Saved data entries

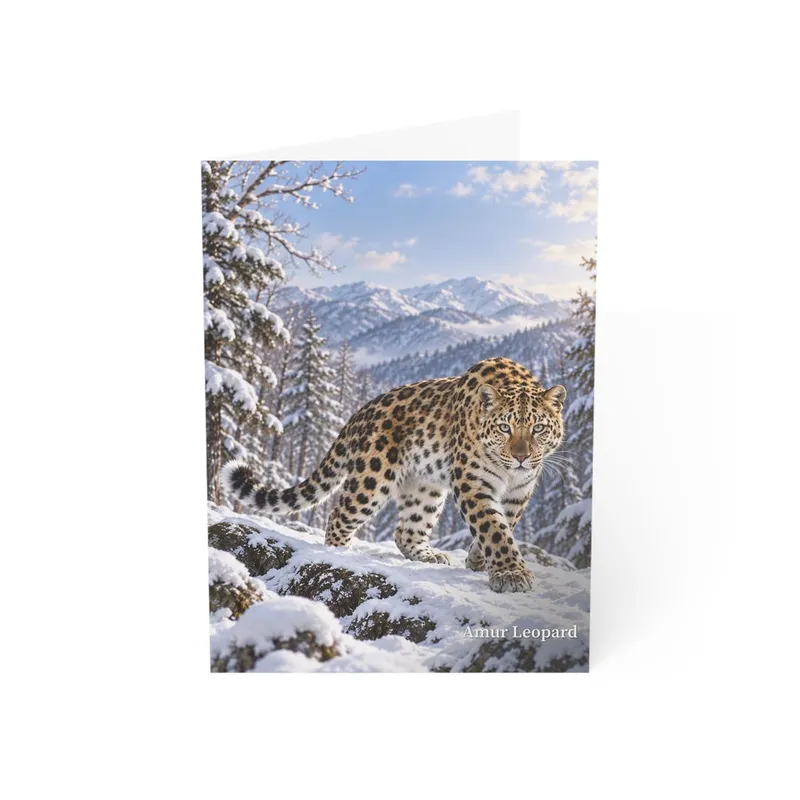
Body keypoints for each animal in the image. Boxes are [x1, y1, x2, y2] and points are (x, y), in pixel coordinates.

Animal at [221, 357, 566, 593]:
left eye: (538, 428)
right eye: (505, 427)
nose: (521, 456)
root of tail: (361, 411)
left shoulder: (519, 491)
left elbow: (503, 526)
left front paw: (479, 561)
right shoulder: (473, 483)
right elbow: (493, 528)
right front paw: (511, 574)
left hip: (426, 487)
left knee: (406, 530)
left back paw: (428, 555)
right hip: (372, 477)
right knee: (339, 515)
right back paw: (339, 554)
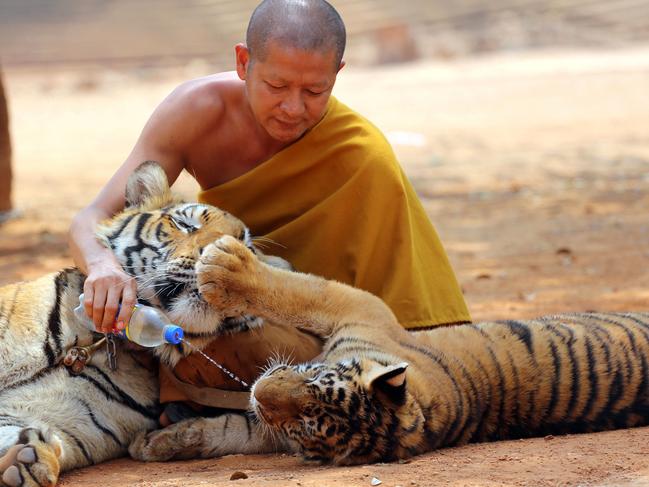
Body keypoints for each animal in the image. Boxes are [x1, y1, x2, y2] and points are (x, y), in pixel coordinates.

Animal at [130, 231, 648, 468]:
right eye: (313, 379)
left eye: (305, 424)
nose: (258, 394)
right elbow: (226, 431)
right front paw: (157, 443)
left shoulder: (358, 307)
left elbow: (298, 290)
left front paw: (226, 266)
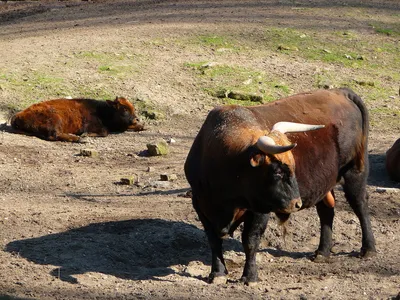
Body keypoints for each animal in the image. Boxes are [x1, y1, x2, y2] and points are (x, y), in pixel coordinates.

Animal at [9, 96, 145, 142]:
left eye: (132, 108)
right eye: (124, 109)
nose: (135, 119)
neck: (102, 110)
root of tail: (17, 116)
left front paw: (141, 125)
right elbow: (104, 132)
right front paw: (85, 135)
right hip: (56, 120)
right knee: (54, 135)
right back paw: (78, 139)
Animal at [184, 88, 376, 284]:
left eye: (292, 167)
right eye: (277, 172)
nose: (297, 203)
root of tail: (341, 91)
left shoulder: (260, 208)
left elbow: (250, 241)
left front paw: (249, 276)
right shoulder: (200, 204)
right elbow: (213, 240)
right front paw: (217, 273)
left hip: (354, 172)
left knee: (360, 205)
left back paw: (368, 248)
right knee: (326, 211)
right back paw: (322, 252)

■ YOUR GOAL
Copy every record verbatim while leaving each picture out.

■ TASK RESPONSE
Body keypoints for each animal in the image. Boxes are [x1, y1, x2, y2] and points are (x, y), in pixel coordinates.

Animal at [221, 357, 566, 593]:
left eye: (538, 428)
right eye: (505, 427)
nose: (521, 456)
root of tail: (361, 411)
left shoulder: (519, 491)
left elbow: (503, 526)
left front paw: (479, 561)
right shoulder: (473, 483)
right elbow: (493, 528)
right front paw: (511, 574)
left hip: (426, 487)
left knee: (406, 530)
left back paw: (428, 555)
right hip: (372, 477)
right knee: (339, 515)
right back paw: (339, 554)
Body keypoints for each animal in the image. Boxes are [x1, y1, x2, y2] and points are (x, y), in pixel coordinates.

Animal at [130, 231, 648, 468]:
right eye: (313, 379)
left eye: (305, 424)
nose: (258, 394)
right elbow: (226, 431)
right front paw: (157, 443)
left shoulder: (358, 307)
left elbow: (298, 290)
left front paw: (226, 266)
Body keypoints for each animal in the image. Boxes are [x1, y1, x2, y2] and points are (x, y), in pixel coordinates.

Animal at [9, 96, 145, 142]:
left eye: (132, 108)
right eye: (124, 109)
nose: (135, 119)
neck: (102, 110)
root of tail: (17, 116)
left front paw: (141, 125)
right elbow: (104, 132)
right front paw: (85, 135)
right hip: (56, 120)
right knee: (54, 135)
right back paw: (78, 139)
Animal at [184, 88, 376, 284]:
left eye: (292, 167)
right eye: (277, 172)
nose: (297, 203)
root of tail: (341, 91)
left shoulder: (260, 208)
left elbow: (250, 241)
left front paw: (249, 276)
right shoulder: (200, 204)
right elbow: (213, 240)
right front paw: (217, 273)
left hip: (354, 172)
left knee: (360, 205)
left back paw: (368, 248)
right knee: (326, 211)
right back paw: (322, 252)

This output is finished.